Which is why, during my first hack at leveraging a persistence solution for my little Seaside application, I decided to try something entirely different: an object-oriented database called Magma. Unfortunately, it didn’t go too well.
On Magma
Magma is a very interesting project. As a persistence solution, it really aims for the same space occupied by Gemstone/S: to act as a completely transparent persistence solution for object-oriented data models. By that I mean the idea is that you hand Magma an object graph, and it persists it to it’s own custom data format on disk. When you pull it back out, Magma reifies parts of the object graph you’re interested in, and when you modify the graph, Magma spots the changes and reflects them back into the persistent store.

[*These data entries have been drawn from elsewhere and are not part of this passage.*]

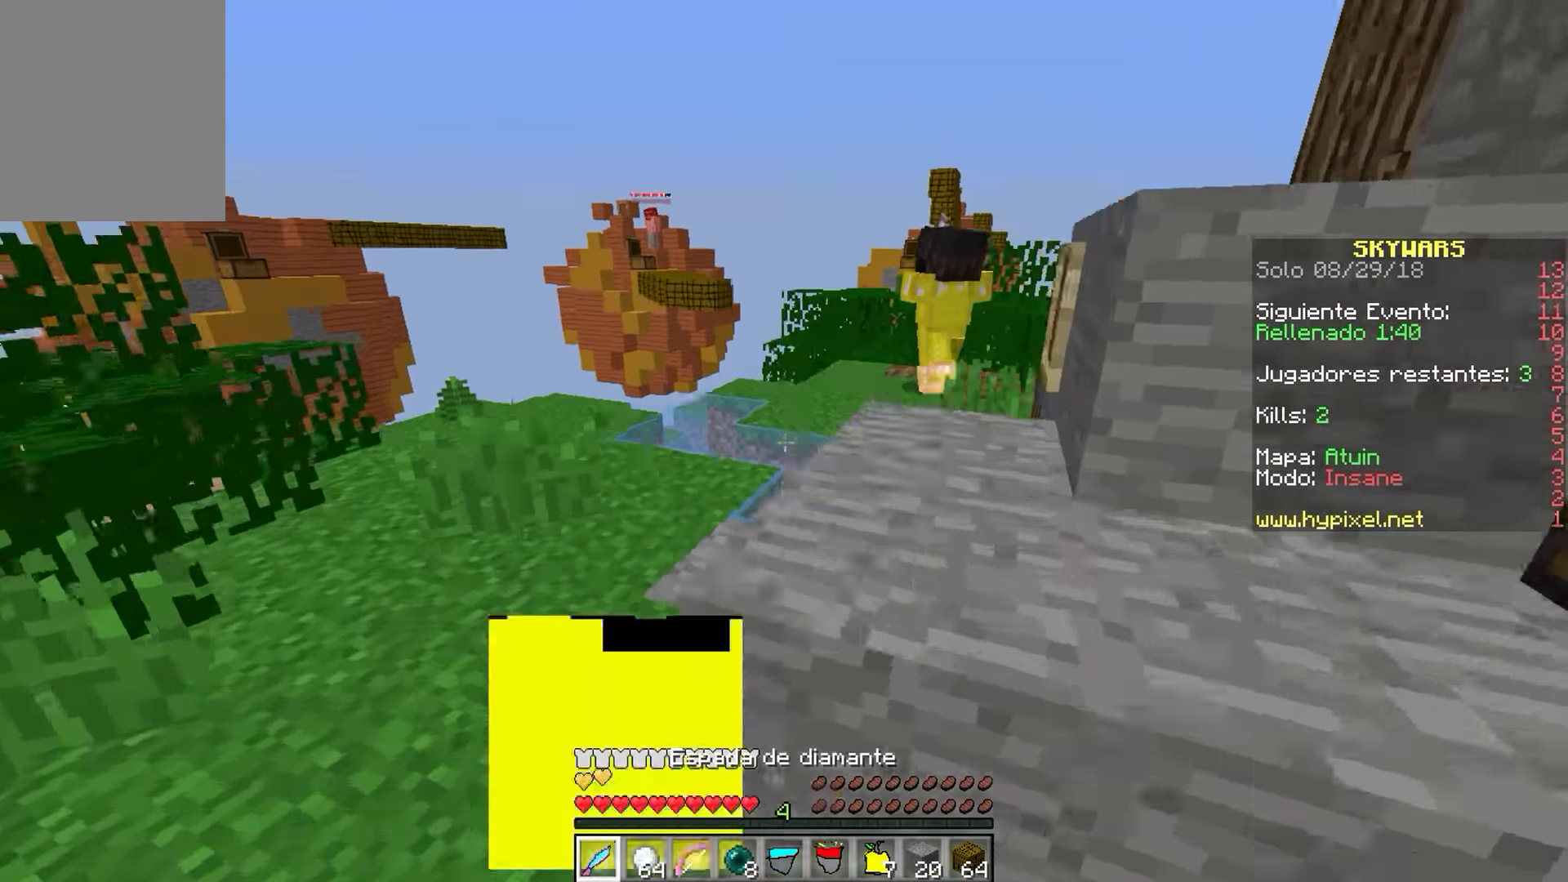
{"keys": ["w"], "mouse": [], "events": [[33, "d", "down"], [483, "d", "up"]]}
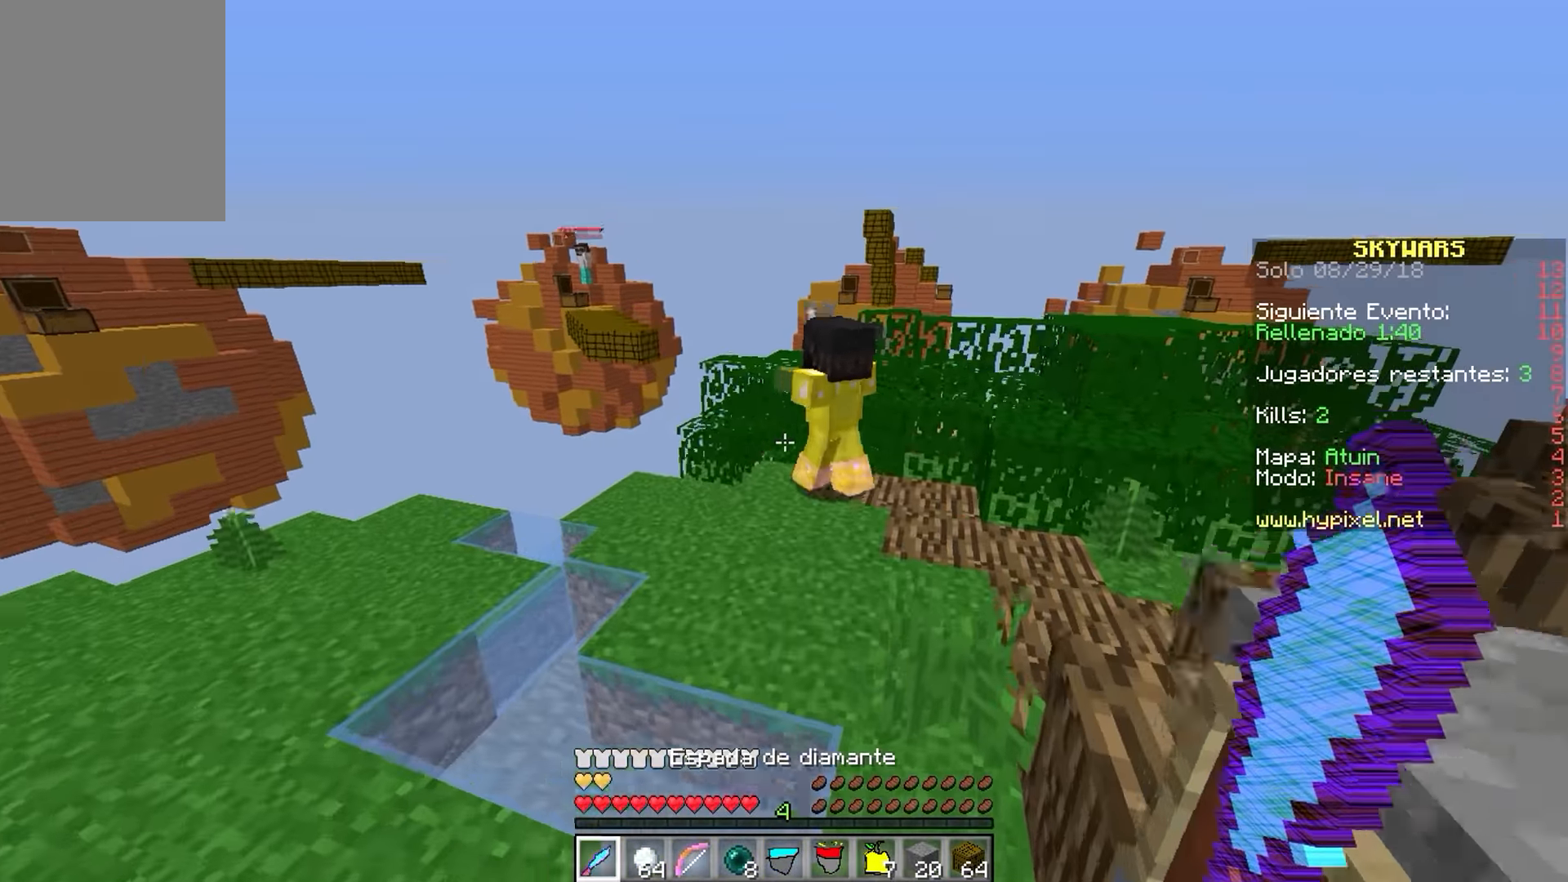
{"keys": ["w"], "mouse": [], "events": [[83, "d", "down"], [350, "d", "up"]]}
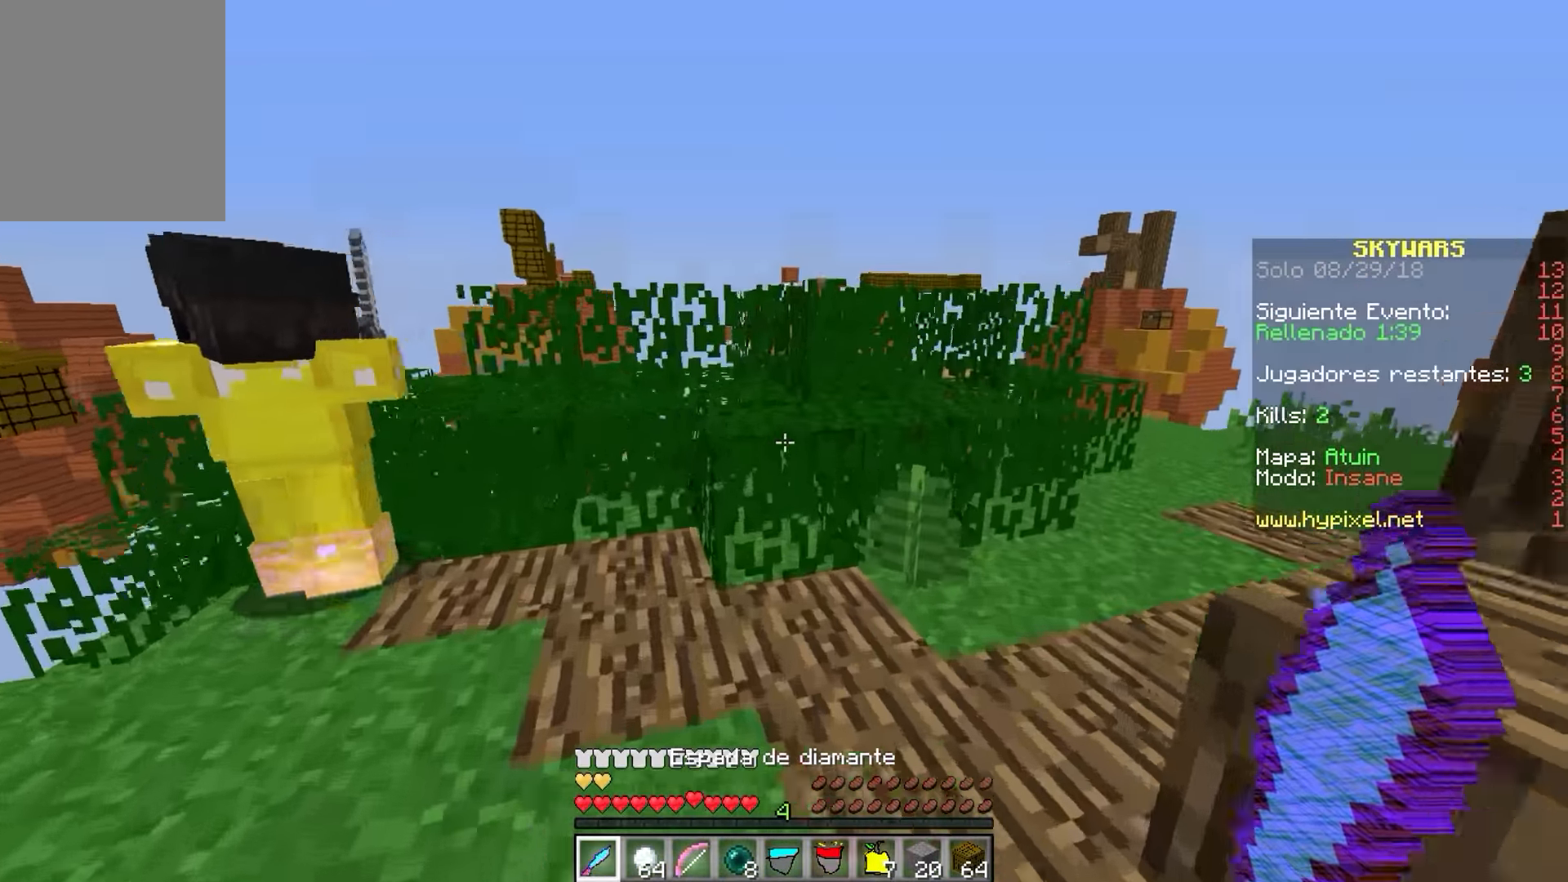
{"keys": ["a", "w"], "mouse": [], "events": [[316, "a", "down"]]}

Of course, on the face of it, this seems like absolute magic. You simply work with your objects. When you want to persist a change, you just do something like:
session commit: [ model doStuff ].
And voila, everything just, well, works. Of course, persistence is about more than just simple object storage, in that you also need to be able to query the data model, and be able to do so in an efficient manner. To that end, Magma provides a few specialized collection objects, such as the MagmaCollection class, which provide interfaces for applying indexes, querying, sorting, and so forth.
So, on it’s face, Magma looks like a fantastic solution! The transparent persistence model makes it dead easy to manipulate your data model, and you no longer have to jump through all the object-relational modeling hoops that one would normally have to deal with.
But, alas, it’s just not that easy.
Unfortunately, Magma has one serious fault that rules it out for all but the most basic data-driven applications: It’s slow. Additionally, because Magma absolutely requires per-attribute indexes for any collection you want to query, the number of indexes in a data model can grow substantially, particularly in data mining/exploration tools. Worse, Magma steps on a rather nasty performance problem in Squeak whereby large numbers of files in a single directory (as in, thousands) causes the FileDirectory class to bog down… and guess what happens when you create a large number of indexes? That’s right, a lot of files get created in a single directory, and so you get utterly dismal performance when any index is initially opened.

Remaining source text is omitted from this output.